Text passage -
· · · · ·
All three methods write to particleData and set needsInit = true, so the data is uploaded to the WebGPU storage buffer on the next frame.

Mouse interaction

When pointerEvents: true, the Scene passes cursor coordinates to the particle sim. Particles within 120 px of the cursor are repelled:

const particles = new ComputeParticleEntity({
  maxParticles: 100_000,
  pointerEvents: true,
});
scene.add(particles);

The repulsion radius and force are fixed in the shader. When the cursor leaves the canvas, the repulsion point is set to (-99999, -99999) so no repulsion is applied.
· · · · ·
Data section -
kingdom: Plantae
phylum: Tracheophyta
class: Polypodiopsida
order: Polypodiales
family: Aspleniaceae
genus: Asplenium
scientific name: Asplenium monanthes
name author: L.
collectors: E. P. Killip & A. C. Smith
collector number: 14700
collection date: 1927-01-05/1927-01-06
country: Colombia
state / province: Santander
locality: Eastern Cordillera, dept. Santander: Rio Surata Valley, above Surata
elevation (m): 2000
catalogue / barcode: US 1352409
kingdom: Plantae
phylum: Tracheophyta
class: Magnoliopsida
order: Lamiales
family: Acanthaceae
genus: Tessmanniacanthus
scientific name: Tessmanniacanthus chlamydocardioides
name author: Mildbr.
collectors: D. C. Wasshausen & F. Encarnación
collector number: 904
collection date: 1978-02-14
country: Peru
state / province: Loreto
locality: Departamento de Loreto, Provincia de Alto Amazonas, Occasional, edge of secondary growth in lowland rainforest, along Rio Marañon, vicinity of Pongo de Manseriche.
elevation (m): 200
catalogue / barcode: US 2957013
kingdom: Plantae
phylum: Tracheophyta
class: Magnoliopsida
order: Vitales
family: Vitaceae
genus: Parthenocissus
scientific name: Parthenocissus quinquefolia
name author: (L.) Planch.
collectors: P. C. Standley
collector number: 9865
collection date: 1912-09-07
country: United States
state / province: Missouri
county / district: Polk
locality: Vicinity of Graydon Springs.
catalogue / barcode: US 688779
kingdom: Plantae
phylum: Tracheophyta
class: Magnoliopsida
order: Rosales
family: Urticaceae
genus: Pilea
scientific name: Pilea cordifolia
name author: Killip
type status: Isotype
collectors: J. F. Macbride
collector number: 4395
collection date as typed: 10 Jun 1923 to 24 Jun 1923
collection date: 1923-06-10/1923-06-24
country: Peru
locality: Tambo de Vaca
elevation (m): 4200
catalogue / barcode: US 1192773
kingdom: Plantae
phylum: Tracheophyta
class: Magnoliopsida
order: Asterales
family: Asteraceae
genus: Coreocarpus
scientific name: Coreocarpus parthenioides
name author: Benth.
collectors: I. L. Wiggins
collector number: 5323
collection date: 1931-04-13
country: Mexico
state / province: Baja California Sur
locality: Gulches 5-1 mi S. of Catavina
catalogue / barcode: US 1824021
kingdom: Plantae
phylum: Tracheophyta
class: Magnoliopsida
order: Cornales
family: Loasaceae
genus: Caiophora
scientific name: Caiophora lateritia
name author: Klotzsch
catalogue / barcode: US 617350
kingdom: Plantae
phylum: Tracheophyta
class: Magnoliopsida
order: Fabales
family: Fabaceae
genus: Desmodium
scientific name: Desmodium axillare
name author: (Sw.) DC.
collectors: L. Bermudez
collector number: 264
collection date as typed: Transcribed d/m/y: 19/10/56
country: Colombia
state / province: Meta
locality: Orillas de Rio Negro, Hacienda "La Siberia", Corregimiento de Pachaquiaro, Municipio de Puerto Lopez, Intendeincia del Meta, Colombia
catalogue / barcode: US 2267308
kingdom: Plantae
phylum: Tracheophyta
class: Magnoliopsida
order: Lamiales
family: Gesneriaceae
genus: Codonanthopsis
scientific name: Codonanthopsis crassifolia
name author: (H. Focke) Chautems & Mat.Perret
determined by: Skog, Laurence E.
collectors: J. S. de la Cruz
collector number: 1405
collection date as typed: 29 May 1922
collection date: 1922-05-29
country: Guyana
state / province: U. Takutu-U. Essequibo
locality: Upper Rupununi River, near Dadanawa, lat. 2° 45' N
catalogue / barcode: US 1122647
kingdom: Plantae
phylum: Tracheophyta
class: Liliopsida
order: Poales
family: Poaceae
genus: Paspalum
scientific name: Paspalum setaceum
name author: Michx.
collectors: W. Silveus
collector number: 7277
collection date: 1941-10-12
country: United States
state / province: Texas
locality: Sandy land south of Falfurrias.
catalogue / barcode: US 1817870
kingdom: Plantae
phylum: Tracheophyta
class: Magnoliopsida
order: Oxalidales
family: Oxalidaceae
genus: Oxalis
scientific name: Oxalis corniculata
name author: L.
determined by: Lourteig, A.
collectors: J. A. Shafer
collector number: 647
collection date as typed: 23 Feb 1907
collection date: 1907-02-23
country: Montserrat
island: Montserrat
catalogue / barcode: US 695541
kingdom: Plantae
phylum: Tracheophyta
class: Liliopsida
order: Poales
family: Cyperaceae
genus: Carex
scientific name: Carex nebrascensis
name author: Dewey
· · · · ·
Questions -
1: According to the particle simulation text, how close to the cursor must particles be to get repelled?
2: Summarize the particle simulation text in two sentences.
3: Continue the particle simulation text from its last sentence.

Responses per task -
1: Particles within 120 px of the cursor are repelled.

2: When pointerEvents is true, the Scene passes cursor coordinates to the particle sim, and particles within 120 px of the cursor are repelled. The repulsion radius and force are fixed in the shader, and when the cursor leaves the canvas, the repulsion point is set to (-99999, -99999) so no repulsion is applied.

3:
Triggering explosions

triggerExplosion(x, y, force) queues an impulse for the next simulation step. All particles within 150 px of (x, y) receive an outward velocity kick scaled by force:

canvas.addEventListener('dblclick', (e) => {
  const rect = canvas.getBoundingClientRect();
  particles.triggerExplosion(
    e.clientX - rect.left,
    e.clientY - rect.top,
    800, // force magnitude
  );
});

Only one explosion can be queued at a time — calling triggerExplosion before the previous one has been consumed overwrites it.

WebGPU vs CPU fallback

The particleBackend option controls which path is used:

Value Behavior
'auto' (default) Tries WebGPU; falls back to CPU on failure or absence
'webgpu' Requires WebGPU; throws if unavailable
'cpu' Forces CPU sim; disables WebGPU even if available

When WebGPU is active: The sim runs as a compute shader on the GPU. Particle state lives in a WebGPU storage buffer. Renders via the WebGL point layer. Throughput: 100k–1M particles.

When CPU fallback is active: The Scene calls entity.updateCPU(dt, mouseX, mouseY, width, height) each frame (same physics model — spring, repulsion, explosion, velocity cap, bounce). Renders via fillCircle() on Canvas2D or the WebGL point layer. Throughput: ~10k particles.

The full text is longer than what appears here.